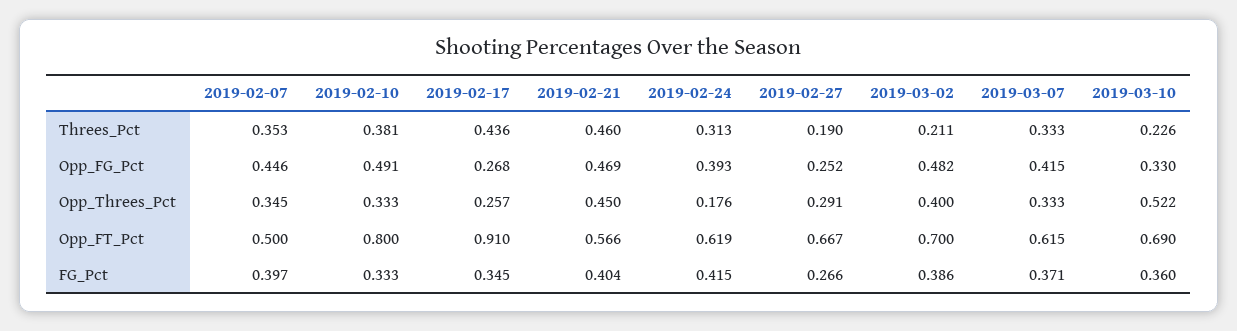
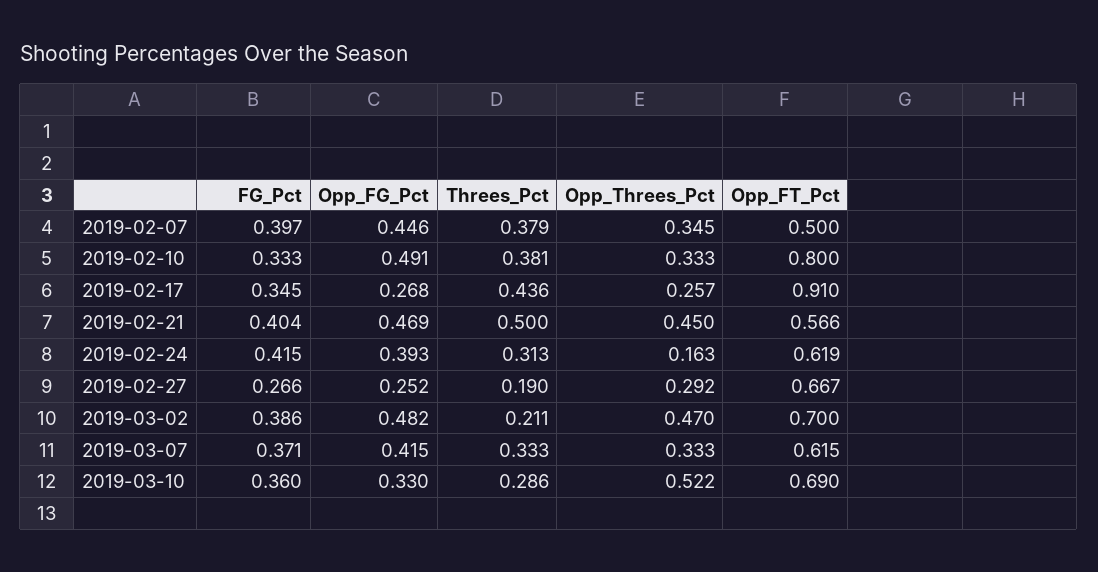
2019-02-07, Threes_Pct: 0.353 -> 0.379
2019-02-21, Threes_Pct: 0.46 -> 0.5
2019-03-10, Threes_Pct: 0.226 -> 0.286
2019-02-24, Opp_Threes_Pct: 0.176 -> 0.163
2019-02-27, Opp_Threes_Pct: 0.291 -> 0.292
2019-03-02, Opp_Threes_Pct: 0.4 -> 0.47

_ _ _ _

Your task: Only the lines from the one containing "2019-02-21, Threes_Pct: 0.46 -> 0.5" through the end of the entries above belong in the answer; repeat them exactly.

Output of the exercise:
2019-02-21, Threes_Pct: 0.46 -> 0.5
2019-03-10, Threes_Pct: 0.226 -> 0.286
2019-02-24, Opp_Threes_Pct: 0.176 -> 0.163
2019-02-27, Opp_Threes_Pct: 0.291 -> 0.292
2019-03-02, Opp_Threes_Pct: 0.4 -> 0.47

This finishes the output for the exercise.